Sheila and OreoBy Sheila Abrams

It’s astonishing, given today’s standards, that the original play on which Mozart’s comic opera, The Marriage of Figaro, was based, was once banned in Vienna because of its licentiousness. Things have changed, and Beaumarchais’s farce, with its unfaithful mates, mistaken identities and gender confusions, is now a silly comedy with a tiny amount of titillation thrown in.

In fact, it probably would have been forgotten, if Mozart, and later, Rossini, had not chosen it to be set to music. And what music Amadeus created! It does not get old.

The Baroque Orchestra of New Jersey launched its annual summer festival with a concert performance of Figaro at Dolan Hall, The College of St. Elizabeth, on Aug. 7. Under the baton of Robert W. Butts, a chamber-size version of BONJ (we counted 18 musicians) played the glorious overture and accompanied a cast of singers portraying the characters in the farce.

The pared-down orchestra did a fine job, and the singers were outstanding. In a medium where the women are usually in the spotlight – and Mozart wrote the most amazing music for women – this Figaro was dominated by two exceptional young men, Jason Adamo in the title role and Aidan Kim as the Count Almaviva.

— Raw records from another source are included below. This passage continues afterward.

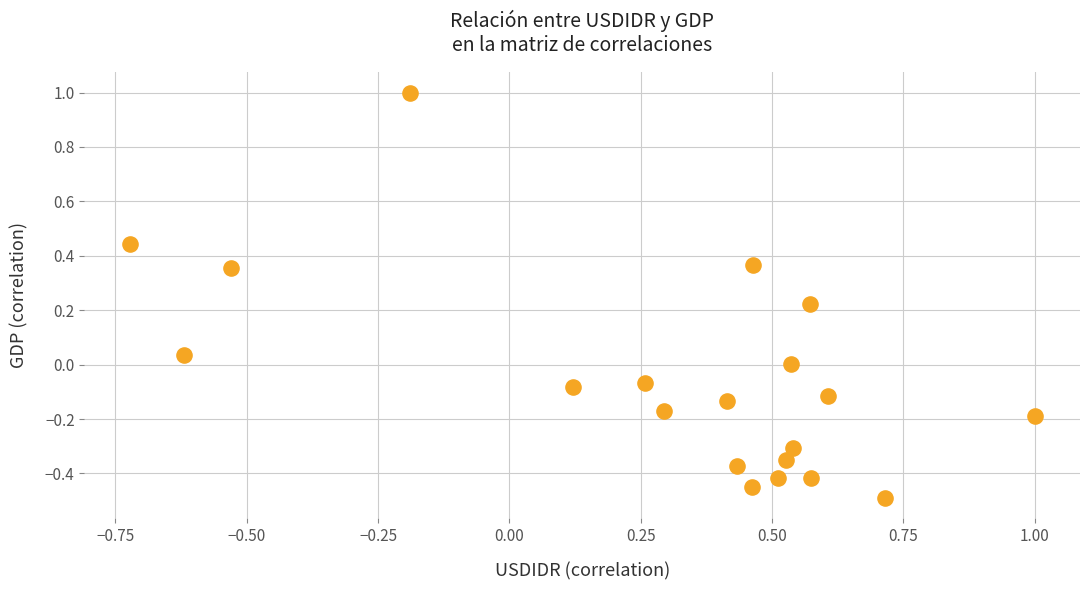

What is the range of Y values (max minus min)?

1.5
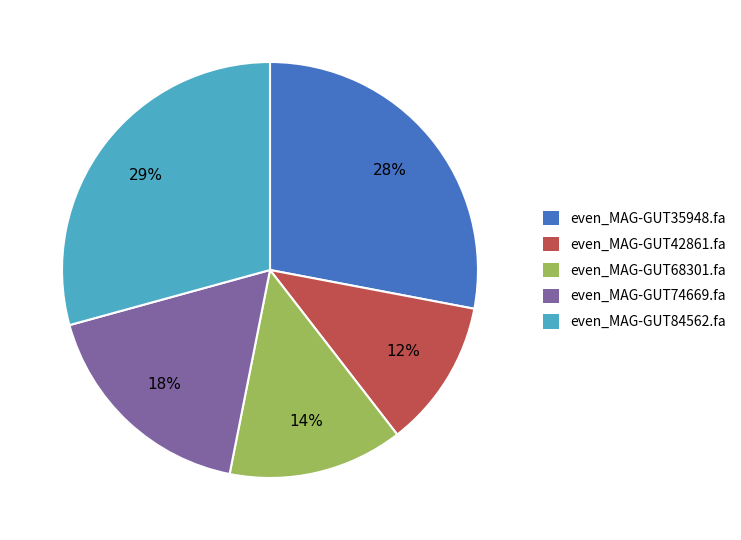

What is the smallest slice in the pie chart?

even_MAG-GUT42861.fa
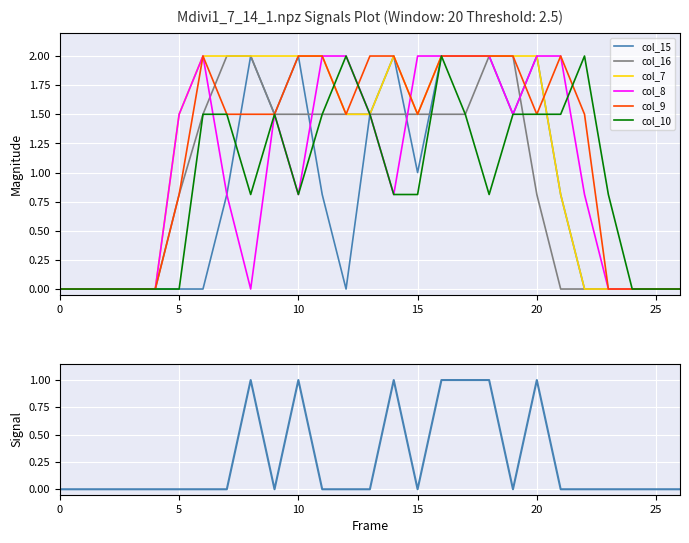

How many interior local peaks does the col_15 series have?

4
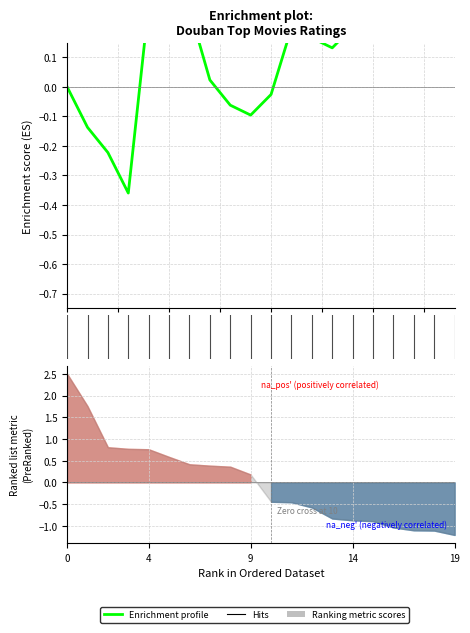

What is the change in value from 12 to 19?

+0.1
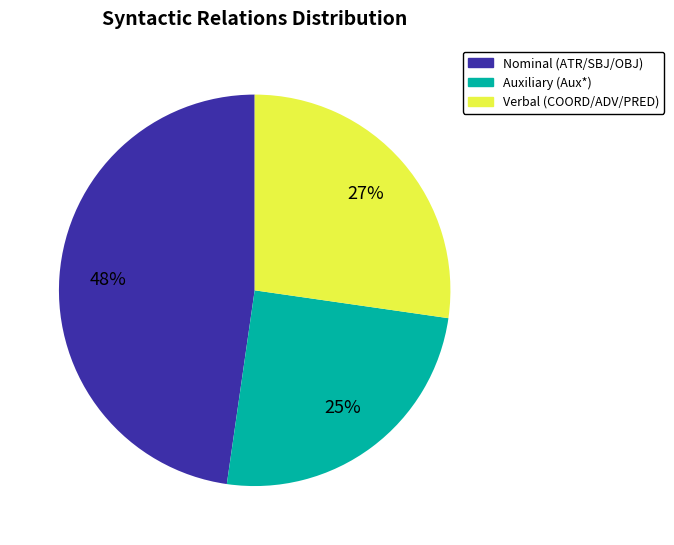

To the nearest percent, what is the difference between the largest and smallest slice percentages?

23%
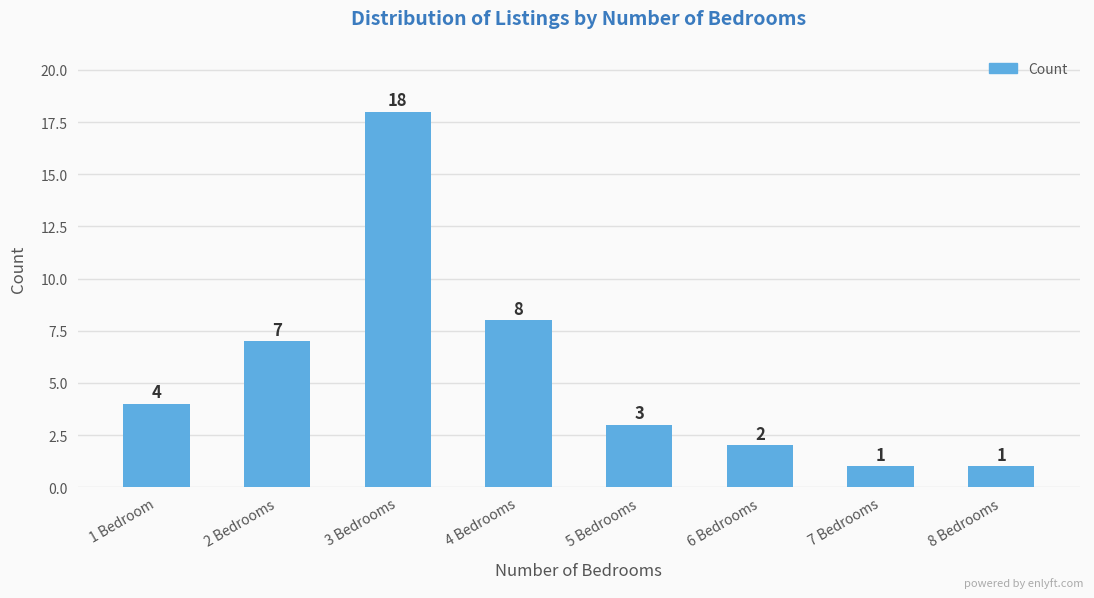

Read the value at 1 Bedroom.

4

Adamo projects an effortless sound, his voice embracing some of opera’s most familiar arias as if they are natural speech. And his articulation (in the original Italian) is superb.

Kim is possessed of a voice that thrills. It is simply beautiful to hear. And, like Adamo’s, apparently effortless.

Not to neglect the women, the BONJ Figaro was a star-studded event where they were concerned. Domenika Zamara was not only right on target musically in her portrayal of Susanna. She was convincingly mischievous and flirtatious.

Equally outstanding, both musically and theatrically, were Timmie Cole as Rosina, the Countess Almaviva and most put-upon wife; and Teresa Giardina, absolutely adorable in the “pants” role of Cherubino, the boy-man.

Hanne Ladefoged Dollase, a mezzo-soprano, singing Marcellina, offered deeper, darker tones that thrilled.

The performance eliminated all recitative passages, replacing them with a spoken narration in English provided by Kevin Peters, who also sang the role of Don Basilio. The idea was a resetting of the 18th century bedroom comedy into the USA in the 1920s, with the occasion for the romp being a political campaign.

Thus the Count became a senator, Susannah, the maid, a public relations person, and so forth. Because the original play is so confusing by itself, the resetting did not clarify but occasionally added to the confusion. Not that we have ever been able to follow the plot exactly, but costumes that clearly identify the characters (as well as who they are pretending to be) have been helpful in the past.

Nonetheless, you can hardly argue with Mozart’s glorious music performed by a surprising cast of veteran singers and young talents. The festival continues with keyboard concerts throughout the week at Grace Church in Madison, a cabaret next Saturday (also at Grace Church) and a concert at Dolan Hall next Sunday, featuring orchestral and vocal music. Check for information.